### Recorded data
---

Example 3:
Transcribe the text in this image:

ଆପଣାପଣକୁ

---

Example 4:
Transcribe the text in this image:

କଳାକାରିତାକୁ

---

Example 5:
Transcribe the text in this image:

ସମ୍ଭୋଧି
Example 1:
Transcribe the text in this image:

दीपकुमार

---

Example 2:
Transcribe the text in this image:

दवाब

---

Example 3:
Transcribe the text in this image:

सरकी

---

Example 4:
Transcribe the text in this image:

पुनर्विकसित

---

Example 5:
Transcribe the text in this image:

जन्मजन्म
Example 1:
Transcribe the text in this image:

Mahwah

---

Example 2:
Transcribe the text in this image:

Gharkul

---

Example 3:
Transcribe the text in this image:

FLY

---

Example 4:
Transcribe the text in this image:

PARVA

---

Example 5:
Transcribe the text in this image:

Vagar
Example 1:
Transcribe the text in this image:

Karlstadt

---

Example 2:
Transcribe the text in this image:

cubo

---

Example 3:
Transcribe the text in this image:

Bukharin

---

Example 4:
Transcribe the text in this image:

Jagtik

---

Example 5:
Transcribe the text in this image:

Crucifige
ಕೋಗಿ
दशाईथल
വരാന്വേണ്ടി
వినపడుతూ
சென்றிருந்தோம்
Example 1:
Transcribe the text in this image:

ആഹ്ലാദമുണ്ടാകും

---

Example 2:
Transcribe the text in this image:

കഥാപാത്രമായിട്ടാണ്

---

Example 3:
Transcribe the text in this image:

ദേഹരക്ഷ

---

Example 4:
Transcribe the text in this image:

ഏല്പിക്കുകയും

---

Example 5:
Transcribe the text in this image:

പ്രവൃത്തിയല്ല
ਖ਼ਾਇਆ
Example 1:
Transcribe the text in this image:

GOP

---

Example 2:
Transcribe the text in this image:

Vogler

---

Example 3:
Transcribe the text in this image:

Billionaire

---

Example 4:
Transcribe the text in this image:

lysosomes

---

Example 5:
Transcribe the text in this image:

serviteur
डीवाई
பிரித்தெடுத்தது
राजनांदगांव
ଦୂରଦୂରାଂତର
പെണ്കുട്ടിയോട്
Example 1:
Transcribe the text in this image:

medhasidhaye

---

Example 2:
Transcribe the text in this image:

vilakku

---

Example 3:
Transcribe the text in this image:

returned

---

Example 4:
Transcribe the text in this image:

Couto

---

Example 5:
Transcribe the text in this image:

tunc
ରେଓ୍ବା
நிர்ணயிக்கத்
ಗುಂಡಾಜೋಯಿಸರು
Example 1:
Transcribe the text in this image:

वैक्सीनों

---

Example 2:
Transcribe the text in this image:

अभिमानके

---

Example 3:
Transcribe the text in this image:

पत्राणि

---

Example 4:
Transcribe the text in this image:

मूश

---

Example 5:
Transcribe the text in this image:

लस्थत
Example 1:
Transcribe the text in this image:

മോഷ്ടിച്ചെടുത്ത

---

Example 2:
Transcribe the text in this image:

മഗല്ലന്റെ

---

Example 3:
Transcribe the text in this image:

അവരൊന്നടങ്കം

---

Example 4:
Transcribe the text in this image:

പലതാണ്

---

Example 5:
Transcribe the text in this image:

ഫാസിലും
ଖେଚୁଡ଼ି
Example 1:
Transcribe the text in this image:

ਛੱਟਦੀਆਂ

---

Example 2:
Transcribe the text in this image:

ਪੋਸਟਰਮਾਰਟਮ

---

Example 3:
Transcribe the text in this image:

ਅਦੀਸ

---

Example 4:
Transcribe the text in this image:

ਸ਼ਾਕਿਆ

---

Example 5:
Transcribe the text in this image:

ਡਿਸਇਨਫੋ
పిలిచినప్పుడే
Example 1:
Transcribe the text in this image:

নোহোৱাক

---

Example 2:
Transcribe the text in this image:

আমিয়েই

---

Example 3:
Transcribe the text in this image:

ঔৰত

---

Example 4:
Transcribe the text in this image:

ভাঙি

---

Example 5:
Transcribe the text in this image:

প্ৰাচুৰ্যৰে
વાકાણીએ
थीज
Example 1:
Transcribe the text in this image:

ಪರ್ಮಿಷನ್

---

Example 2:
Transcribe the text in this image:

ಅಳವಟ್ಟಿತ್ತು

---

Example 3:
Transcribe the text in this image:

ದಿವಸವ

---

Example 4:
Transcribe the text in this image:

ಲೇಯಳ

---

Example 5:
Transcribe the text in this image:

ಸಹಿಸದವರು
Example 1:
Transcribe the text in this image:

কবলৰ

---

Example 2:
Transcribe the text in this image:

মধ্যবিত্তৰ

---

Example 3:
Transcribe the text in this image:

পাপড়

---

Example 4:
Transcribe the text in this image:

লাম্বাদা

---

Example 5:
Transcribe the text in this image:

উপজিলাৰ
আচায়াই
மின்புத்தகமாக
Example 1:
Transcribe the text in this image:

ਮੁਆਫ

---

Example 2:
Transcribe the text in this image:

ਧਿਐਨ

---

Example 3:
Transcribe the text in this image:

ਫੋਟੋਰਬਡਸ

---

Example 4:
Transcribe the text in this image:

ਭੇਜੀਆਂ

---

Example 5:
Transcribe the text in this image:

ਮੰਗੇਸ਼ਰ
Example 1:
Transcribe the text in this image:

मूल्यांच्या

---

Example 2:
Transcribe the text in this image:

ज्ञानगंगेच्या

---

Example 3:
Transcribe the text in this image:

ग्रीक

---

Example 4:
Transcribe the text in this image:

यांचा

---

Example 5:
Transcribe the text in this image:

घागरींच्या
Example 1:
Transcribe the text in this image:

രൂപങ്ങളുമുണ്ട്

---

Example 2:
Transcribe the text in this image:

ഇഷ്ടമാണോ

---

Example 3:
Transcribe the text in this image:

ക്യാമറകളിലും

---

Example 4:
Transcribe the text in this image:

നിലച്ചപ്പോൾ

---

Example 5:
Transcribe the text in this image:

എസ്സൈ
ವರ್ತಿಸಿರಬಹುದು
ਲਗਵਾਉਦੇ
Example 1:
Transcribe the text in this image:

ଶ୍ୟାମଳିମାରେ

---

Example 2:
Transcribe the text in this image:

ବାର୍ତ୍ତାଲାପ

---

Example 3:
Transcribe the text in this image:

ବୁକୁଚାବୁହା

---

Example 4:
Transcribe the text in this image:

### Try it
Line by line, retype the records with no changes.

### Your response
---

Example 3:
Transcribe the text in this image:

ଆପଣାପଣକୁ

---

Example 4:
Transcribe the text in this image:

କଳାକାରିତାକୁ

---

Example 5:
Transcribe the text in this image:

ସମ୍ଭୋଧି
Example 1:
Transcribe the text in this image:

दीपकुमार

---

Example 2:
Transcribe the text in this image:

दवाब

---

Example 3:
Transcribe the text in this image:

सरकी

---

Example 4:
Transcribe the text in this image:

पुनर्विकसित

---

Example 5:
Transcribe the text in this image:

जन्मजन्म
Example 1:
Transcribe the text in this image:

Mahwah

---

Example 2:
Transcribe the text in this image:

Gharkul

---

Example 3:
Transcribe the text in this image:

FLY

---

Example 4:
Transcribe the text in this image:

PARVA

---

Example 5:
Transcribe the text in this image:

Vagar
Example 1:
Transcribe the text in this image:

Karlstadt

---

Example 2:
Transcribe the text in this image:

cubo

---

Example 3:
Transcribe the text in this image:

Bukharin

---

Example 4:
Transcribe the text in this image:

Jagtik

---

Example 5:
Transcribe the text in this image:

Crucifige
ಕೋಗಿ
दशाईथल
വരാന്വേണ്ടി
వినపడుతూ
சென்றிருந்தோம்
Example 1:
Transcribe the text in this image:

ആഹ്ലാദമുണ്ടാകും

---

Example 2:
Transcribe the text in this image:

കഥാപാത്രമായിട്ടാണ്

---

Example 3:
Transcribe the text in this image:

ദേഹരക്ഷ

---

Example 4:
Transcribe the text in this image:

ഏല്പിക്കുകയും

---

Example 5:
Transcribe the text in this image:

പ്രവൃത്തിയല്ല
ਖ਼ਾਇਆ
Example 1:
Transcribe the text in this image:

GOP

---

Example 2:
Transcribe the text in this image:

Vogler

---

Example 3:
Transcribe the text in this image:

Billionaire

---

Example 4:
Transcribe the text in this image:

lysosomes

---

Example 5:
Transcribe the text in this image:

serviteur
डीवाई
பிரித்தெடுத்தது
राजनांदगांव
ଦୂରଦୂରାଂତର
പെണ്കുട്ടിയോട്
Example 1:
Transcribe the text in this image:

medhasidhaye

---

Example 2:
Transcribe the text in this image:

vilakku

---

Example 3:
Transcribe the text in this image:

returned

---

Example 4:
Transcribe the text in this image:

Couto

---

Example 5:
Transcribe the text in this image:

tunc
ରେଓ୍ବା
நிர்ணயிக்கத்
ಗುಂಡಾಜೋಯಿಸರು
Example 1:
Transcribe the text in this image:

वैक्सीनों

---

Example 2:
Transcribe the text in this image:

अभिमानके

---

Example 3:
Transcribe the text in this image:

पत्राणि

---

Example 4:
Transcribe the text in this image:

मूश

---

Example 5:
Transcribe the text in this image:

लस्थत
Example 1:
Transcribe the text in this image:

മോഷ്ടിച്ചെടുത്ത

---

Example 2:
Transcribe the text in this image:

മഗല്ലന്റെ

---

Example 3:
Transcribe the text in this image:

അവരൊന്നടങ്കം

---

Example 4:
Transcribe the text in this image:

പലതാണ്

---

Example 5:
Transcribe the text in this image:

ഫാസിലും
ଖେଚୁଡ଼ି
Example 1:
Transcribe the text in this image:

ਛੱਟਦੀਆਂ

---

Example 2:
Transcribe the text in this image:

ਪੋਸਟਰਮਾਰਟਮ

---

Example 3:
Transcribe the text in this image:

ਅਦੀਸ

---

Example 4:
Transcribe the text in this image:

ਸ਼ਾਕਿਆ

---

Example 5:
Transcribe the text in this image:

ਡਿਸਇਨਫੋ
పిలిచినప్పుడే
Example 1:
Transcribe the text in this image:

নোহোৱাক

---

Example 2:
Transcribe the text in this image:

আমিয়েই

---

Example 3:
Transcribe the text in this image:

ঔৰত

---

Example 4:
Transcribe the text in this image:

ভাঙি

---

Example 5:
Transcribe the text in this image:

প্ৰাচুৰ্যৰে
વાકાણીએ
थीज
Example 1:
Transcribe the text in this image:

ಪರ್ಮಿಷನ್

---

Example 2:
Transcribe the text in this image:

ಅಳವಟ್ಟಿತ್ತು

---

Example 3:
Transcribe the text in this image:

ದಿವಸವ

---

Example 4:
Transcribe the text in this image:

ಲೇಯಳ

---

Example 5:
Transcribe the text in this image:

ಸಹಿಸದವರು
Example 1:
Transcribe the text in this image:

কবলৰ

---

Example 2:
Transcribe the text in this image:

মধ্যবিত্তৰ

---

Example 3:
Transcribe the text in this image:

পাপড়

---

Example 4:
Transcribe the text in this image:

লাম্বাদা

---

Example 5:
Transcribe the text in this image:

উপজিলাৰ
আচায়াই
மின்புத்தகமாக
Example 1:
Transcribe the text in this image:

ਮੁਆਫ

---

Example 2:
Transcribe the text in this image:

ਧਿਐਨ

---

Example 3:
Transcribe the text in this image:

ਫੋਟੋਰਬਡਸ

---

Example 4:
Transcribe the text in this image:

ਭੇਜੀਆਂ

---

Example 5:
Transcribe the text in this image:

ਮੰਗੇਸ਼ਰ
Example 1:
Transcribe the text in this image:

मूल्यांच्या

---

Example 2:
Transcribe the text in this image:

ज्ञानगंगेच्या

---

Example 3:
Transcribe the text in this image:

ग्रीक

---

Example 4:
Transcribe the text in this image:

यांचा

---

Example 5:
Transcribe the text in this image:

घागरींच्या
Example 1:
Transcribe the text in this image:

രൂപങ്ങളുമുണ്ട്

---

Example 2:
Transcribe the text in this image:

ഇഷ്ടമാണോ

---

Example 3:
Transcribe the text in this image:

ക്യാമറകളിലും

---

Example 4:
Transcribe the text in this image:

നിലച്ചപ്പോൾ

---

Example 5:
Transcribe the text in this image:

എസ്സൈ
ವರ್ತಿಸಿರಬಹುದು
ਲਗਵਾਉਦੇ
Example 1:
Transcribe the text in this image:

ଶ୍ୟାମଳିମାରେ

---

Example 2:
Transcribe the text in this image:

ବାର୍ତ୍ତାଲାପ

---

Example 3:
Transcribe the text in this image:

ବୁକୁଚାବୁହା

---

Example 4:
Transcribe the text in this image:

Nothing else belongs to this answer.